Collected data

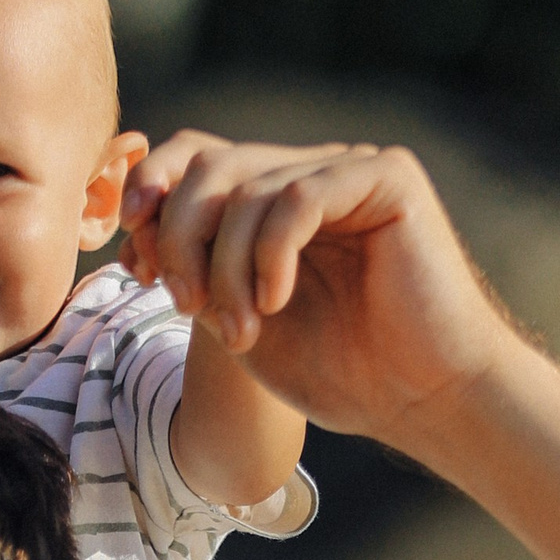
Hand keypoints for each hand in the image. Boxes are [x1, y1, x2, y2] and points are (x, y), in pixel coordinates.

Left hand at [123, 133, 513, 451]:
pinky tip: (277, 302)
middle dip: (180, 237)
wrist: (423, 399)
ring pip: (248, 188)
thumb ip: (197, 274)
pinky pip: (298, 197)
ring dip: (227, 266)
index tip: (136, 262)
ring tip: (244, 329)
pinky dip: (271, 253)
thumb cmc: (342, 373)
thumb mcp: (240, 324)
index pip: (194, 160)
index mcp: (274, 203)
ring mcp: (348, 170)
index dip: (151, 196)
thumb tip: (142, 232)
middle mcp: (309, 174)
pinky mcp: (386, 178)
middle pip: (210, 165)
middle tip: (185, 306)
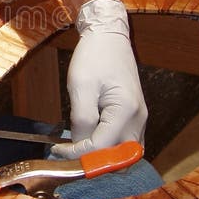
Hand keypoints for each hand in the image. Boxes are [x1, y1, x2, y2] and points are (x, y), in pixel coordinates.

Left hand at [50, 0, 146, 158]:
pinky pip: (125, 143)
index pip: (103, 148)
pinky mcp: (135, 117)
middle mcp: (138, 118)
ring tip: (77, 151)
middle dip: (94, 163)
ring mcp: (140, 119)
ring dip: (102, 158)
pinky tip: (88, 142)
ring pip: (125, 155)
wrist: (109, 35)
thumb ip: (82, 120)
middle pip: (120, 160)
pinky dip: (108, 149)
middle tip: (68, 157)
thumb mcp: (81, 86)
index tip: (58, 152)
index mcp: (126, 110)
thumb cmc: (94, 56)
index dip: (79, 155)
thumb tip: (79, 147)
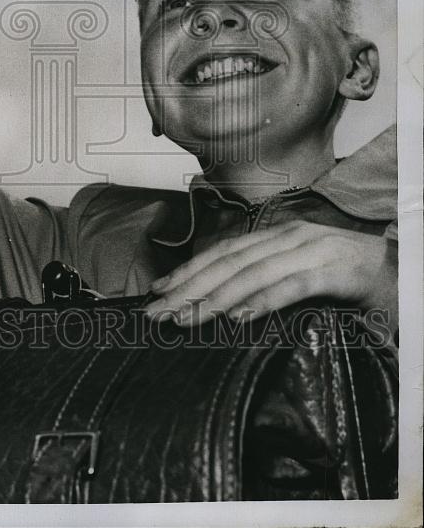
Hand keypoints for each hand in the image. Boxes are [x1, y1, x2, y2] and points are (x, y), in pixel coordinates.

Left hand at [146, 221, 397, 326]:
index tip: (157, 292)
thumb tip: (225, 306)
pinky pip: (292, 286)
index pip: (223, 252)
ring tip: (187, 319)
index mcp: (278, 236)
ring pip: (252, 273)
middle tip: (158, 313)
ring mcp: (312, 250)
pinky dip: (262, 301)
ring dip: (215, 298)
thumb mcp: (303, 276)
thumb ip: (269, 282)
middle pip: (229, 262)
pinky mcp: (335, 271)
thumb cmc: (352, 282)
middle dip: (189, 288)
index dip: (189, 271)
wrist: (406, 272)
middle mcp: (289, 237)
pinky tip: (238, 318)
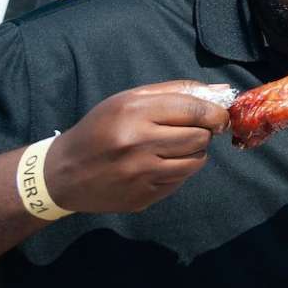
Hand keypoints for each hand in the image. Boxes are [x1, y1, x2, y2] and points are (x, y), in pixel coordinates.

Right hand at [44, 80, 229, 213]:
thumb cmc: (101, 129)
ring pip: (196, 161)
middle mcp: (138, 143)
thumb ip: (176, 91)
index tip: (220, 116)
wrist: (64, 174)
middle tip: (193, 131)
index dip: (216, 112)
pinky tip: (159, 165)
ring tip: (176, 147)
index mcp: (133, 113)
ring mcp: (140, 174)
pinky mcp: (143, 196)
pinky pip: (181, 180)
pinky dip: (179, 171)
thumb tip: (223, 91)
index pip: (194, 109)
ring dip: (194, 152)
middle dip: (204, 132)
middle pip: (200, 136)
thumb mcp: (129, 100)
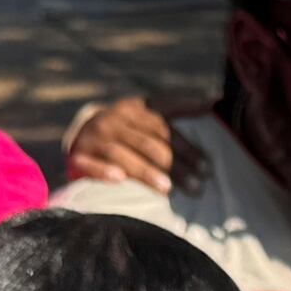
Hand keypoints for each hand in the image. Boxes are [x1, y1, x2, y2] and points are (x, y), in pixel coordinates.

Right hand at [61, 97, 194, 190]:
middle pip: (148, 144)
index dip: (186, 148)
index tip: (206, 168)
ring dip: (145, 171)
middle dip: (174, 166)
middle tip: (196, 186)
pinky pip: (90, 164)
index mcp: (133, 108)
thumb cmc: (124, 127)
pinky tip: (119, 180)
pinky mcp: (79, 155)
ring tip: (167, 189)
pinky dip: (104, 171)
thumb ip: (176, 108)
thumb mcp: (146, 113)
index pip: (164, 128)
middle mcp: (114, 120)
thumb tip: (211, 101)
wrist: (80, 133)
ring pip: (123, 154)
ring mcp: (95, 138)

About this task: Beginning with the line that has "thumb cmc: (342, 373)" and ending with the line that has "middle tip: (185, 306)", set down the lines above exactly and include no others.

Written answer:
thumb cmc: (342, 373)
thumb mcp: (240, 324)
index pip: (194, 160)
index mcp: (274, 203)
ring mcp: (348, 170)
index dip: (151, 196)
thumb tip: (142, 232)
middle mcp: (309, 174)
pinky mcp: (386, 178)
middle pip: (210, 165)
middle tip: (185, 306)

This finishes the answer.